Он продолжил рассказ:
- Трапезную мы тогда с братией починяли, да ты сам же там был, авва Досифей.
-  Был-то, был, да может, что не так слышал, что не так помню… Ты повествуй, повествуй далее, Савватьюшка, в моря-то я с тобой не плавал ведь, чудес-то – не видал. Мы ведь пока присказку сказываем, впереди сказка-то вся…
-  Ну, приходит к нам игумен Исайя – в слезах весь, ликом темен, растрепан… И просит, не велит, а прямо умоляет кого-нибудь из братии потрудиться, сходить на Шужмуй, спасти зимовщиков. А кто зимой по льдам пойдет. Да и не верили, что зимовщики там. Откуда бы отцу Исайе знать. Так, думали – приснилось, примстилось, померещилось, что ли – он и шум подымает.
-  Так все же, на Шужмуй идти игумен тебя или всю братию просил, - продолжал дознаваться до корней истины авва Досифей.
-  На словах обращался вроде как ко всем. Но глядел-то на меня, прямо в глаза мне… Кто еще из монастырских на Шужмуй зимой решиться? Разве что Фотий – умбовский артельщик…
-  Да что ты, брат Савватий все грехи на себя тащишь! – не выдержал брат Ферапонт, - Ко всем игумен обращался, не к тебе только. Все виновны. Я вон, вовсе – укорял тебя за уже спасенных. Уж ей-Богу, если и была тогда какая твоя вина, то из всей братии – самая малая.

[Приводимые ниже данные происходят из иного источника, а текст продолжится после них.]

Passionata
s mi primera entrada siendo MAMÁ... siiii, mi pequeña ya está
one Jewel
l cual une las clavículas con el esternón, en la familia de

-  Ты, Ферапонт, свои грехи считай, а я своим счет знаю. Из-за меня чуть не погибли души христианские на холодном острове без покаяния и Причастия…
-  Тихо! – вскричал авва Досифей. Нет у нас времени на перебранку! Ты, Ферапонт, садись и молчи, пока я тебя не спрошу, а ты, Савватий – рассказывай…
Феодорит, пиши: « … нам же, делающим трапезу с иными братиями. Внезапу прииде к нам игумен Исаия ис келия своея, слезен вельми и ужасен, яко некоим видением движим. И нача нам жалостно глаголати: Кто, рече, братие, от вас потружатися хощет до Шужмуя острова…».

Отслужив утреню, игумен Исайя вышел из церкви. Прищурился от яркого, доброго солнышка, широко раскинул руки, то ли потягиваясь, то ли пытаясь обнять весь этот воскресающий весенний мир. Шумно вдохнул синий соловецкий воздух, пахнущий хвоей и морем. «Хорошо!.. Скоро Пасха, – подумал он, - вот и еще одну зиму пережили».
Он вспомнил, как радовались тогда, еще при жизни игумена Зосимы каждой весне. «Теперь так не радуются», - подумал он, но вовсе без тоски, скорее, умиляясь этому наблюдению. Значит, зимовка на Соловках из трудного подвига окончательно превратилась в привычное обыденное дело. «Иноки более здесь не зимуют. Они живут здесь».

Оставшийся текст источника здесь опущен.